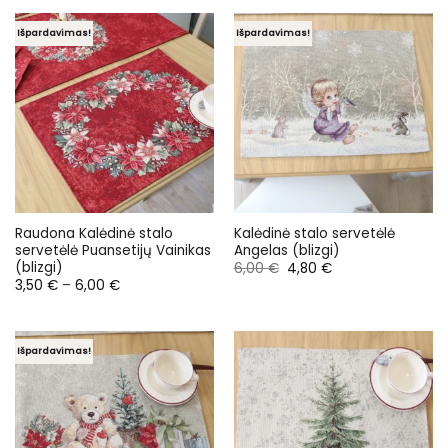
through
through
6,00 €
6,00 €
Išpardavimas!
Išpardavimas!
Raudona Kalėdinė stalo
Kalėdinė stalo servetėlė
servetėlė Puansetijų Vainikas
Angelas (blizgi)
(blizgi)
Original
Current
6,00
€
4,80
€
price
price
Price
3,50
€
–
6,00
€
was:
is:
range:
6,00 €.
4,80 €.
3,50 €
through
6,00 €
Išpardavimas!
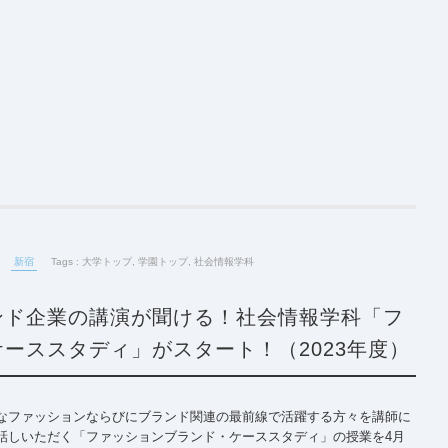
新宿
Tags :
大学トップ
,
学園トップ
,
社会情報学科
ンド企業の講演が聞ける！社会情報学科「フ
ーススタディ」がスタート！（2023年度）
なファッションならびにブランド関連の最前線で活躍する方々を講師に
話しいただく「ファッションブランド・ケーススタディ」の授業を4月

--------------------------------

▸ **WHAT YOU HAVE TO DO**:
Reproduce every line of text in the listing above, character for character, and leave out the pictures.

▸ **SOLUTION FOR THIS PROBLEM**:
through
through
6,00 €
6,00 €
Išpardavimas!
Išpardavimas!
Raudona Kalėdinė stalo
Kalėdinė stalo servetėlė
servetėlė Puansetijų Vainikas
Angelas (blizgi)
(blizgi)
Original
Current
6,00
€
4,80
€
price
price
Price
3,50
€
–
6,00
€
was:
is:
range:
6,00 €.
4,80 €.
3,50 €
through
6,00 €
Išpardavimas!
新宿
Tags :
大学トップ
,
学園トップ
,
社会情報学科
ンド企業の講演が聞ける！社会情報学科「フ
ーススタディ」がスタート！（2023年度）
なファッションならびにブランド関連の最前線で活躍する方々を講師に
話しいただく「ファッションブランド・ケーススタディ」の授業を4月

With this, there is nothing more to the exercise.